The report from an environmental protection charity organization and issued on Nov 15 said that the arsenic level was 715 time higher and the cadmium level 206 times higher in many parts of the Xiangjiang than recommended levels.
"My team spent more than 500 days investigating the pollution in 10 cities along the river from September 2013 and compiled the report using 164 samples of soil, rice, water and other substances," said Gao Liang, the main investigator of the Changsha Shuguang Environmental Protection Charity Center, a non-governmental organization established in August 2013 and headquartered in Changsha, capital of Hunan.
"The goals of our investigation into heavy metal pollution in the Xiangjiang are to collect firsthand data, establish a third-party database and publicly issue information on the heavy metal pollution, in order to raise public awareness of environmental protection," Gao said.
Gao said he and his colleagues hope the government will soon issue more accurate and detailed data on the heavy metal pollution to let the public know the real situation.
Xie Li, deputy director of the Hunan Environmental Protection Department, said on Tuesday that the non-governmental organization did not take standardized samples and the data it published was inaccurate.
"The organization was irresponsible to issue such data, which should be officially issued by the provincial Environmental Protection Department," Xie said.
Liu Shuai, director of the environmental protection oversight office of the environmental and resources protection committee of the Hunan People's Congress, said public information disclosure is a key measure to control and limit heavy metal pollution in the province.
Hunan is a well-known production base of nonferrous metals with a history as such going back more than 2,700 years. The province has the largest reserves of tungsten, antimony, bismuth, zinc, lead and tin in the nation.
About 65 percent of Hunan residents live along the Xiangjiang.

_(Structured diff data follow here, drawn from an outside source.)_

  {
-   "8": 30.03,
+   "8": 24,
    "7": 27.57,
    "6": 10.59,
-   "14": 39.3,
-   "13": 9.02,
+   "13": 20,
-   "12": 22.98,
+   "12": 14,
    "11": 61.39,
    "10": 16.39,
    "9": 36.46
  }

The river provides drinking water to some 50 million Hunan residents and is the major source of agricultural irrigation.
Since the 1980s, the development of nonferrous metal mining and smelting has been accelerated in the province and nonferrous industry became a pillar for local economic growth.
"The crazy development of the nonferrous industry seriously polluted the environment," said Yao Jun, a professor at the Beijing University of Science and Technology who has researched nonferrous metal mining and pollution for years.

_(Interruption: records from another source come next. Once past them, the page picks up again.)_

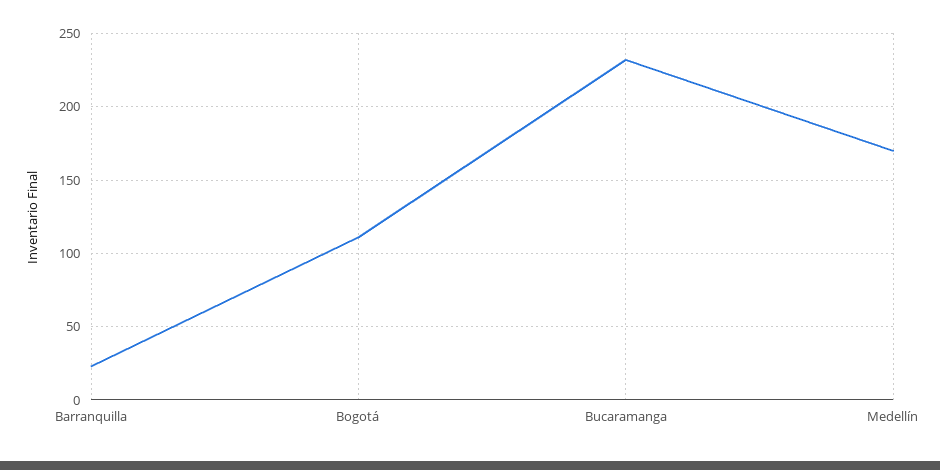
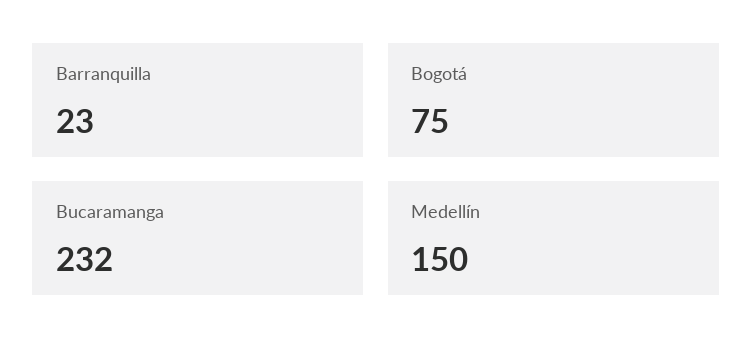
  {
    "Barranquilla": 23,
-   "Bogotá": 110,
+   "Bogotá": 75,
    "Bucaramanga": 232,
-   "Medellín": 170
+   "Medellín": 150
  }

As a result, heavy metal pollution has affected many stretches of the Xiangjiang and residents living along the river have become ill with cancer and other, less common diseases.
In June, 82 children living in Hengdong county at the middle reaches of the Xiangjiang were found to have high blood lead levels, according to the Ministry of Environment Protection.

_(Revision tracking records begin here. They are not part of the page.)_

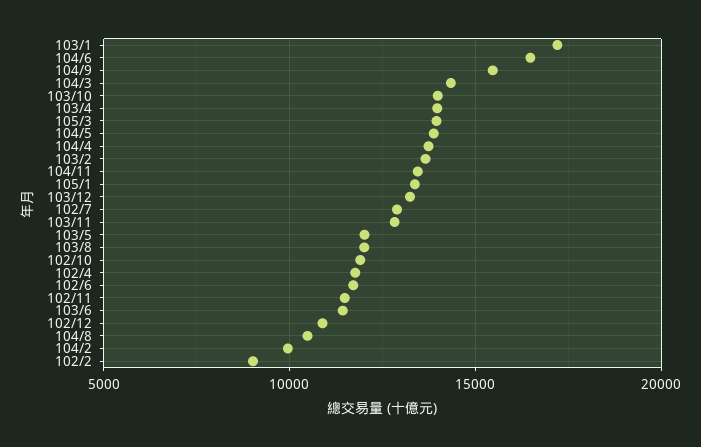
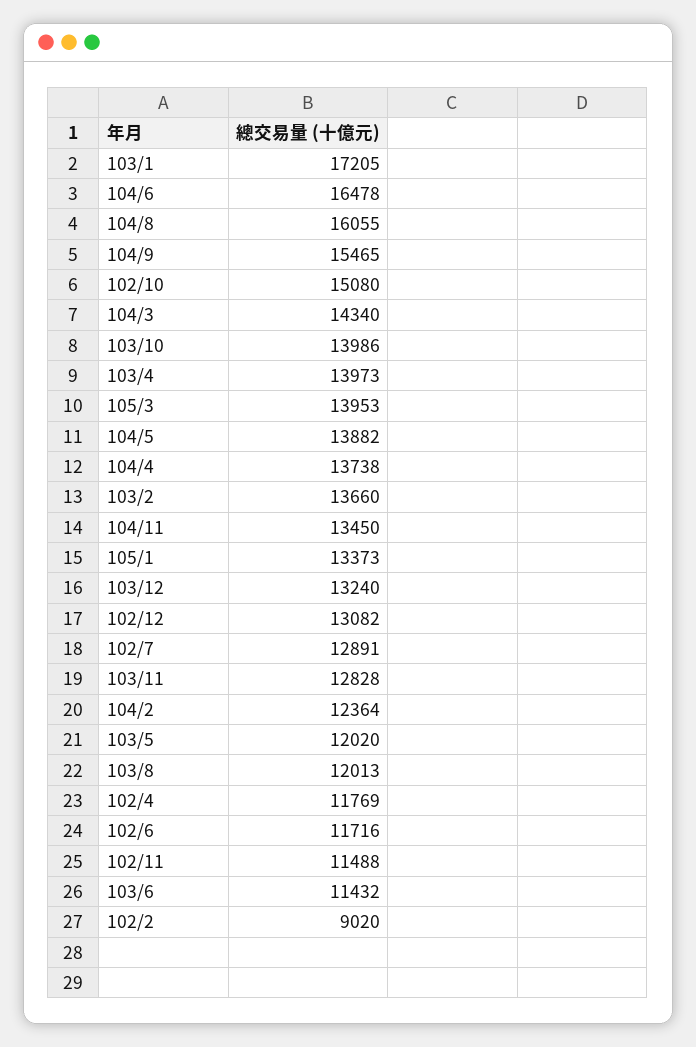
  {
    "103/1": 17205,
    "104/6": 16478,
    "104/9": 15465,
    "104/3": 14340,
    "103/10": 13986,
    "103/4": 13973,
    "105/3": 13953,
    "104/5": 13882,
    "104/4": 13738,
    "103/2": 13660,
    "104/11": 13450,
    "105/1": 13373,
    "103/12": 13240,
    "102/7": 12891,
    "103/11": 12828,
    "103/5": 12020,
    "103/8": 12013,
-   "102/10": 12000,
+   "102/10": 15080,
    "102/4": 11769,
    "102/6": 11716,
    "102/11": 11488,
    "103/6": 11432,
-   "102/12": 11000,
+   "102/12": 13082,
-   "104/8": 10500,
+   "104/8": 16055,
-   "104/2": 10000,
+   "104/2": 12364,
    "102/2": 9020
  }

Tang Donghua, a farmer in the county, said residents know the rice produced on their farmlands is polluted by heavy metals, but they have no option but to eat it.
Experts said the heavy metal contamination has existed for hundreds of years and it is more feasible to reduce than eliminate it.
In July, the provincial government started a pilot project in the cities of Changsha, Zhuzhou and Xiangtan along the river to restore farmlands and diversify crops, aiming mainly to reduce heavy metal pollution in agricultural products, rather than remove heavy metals from the soil.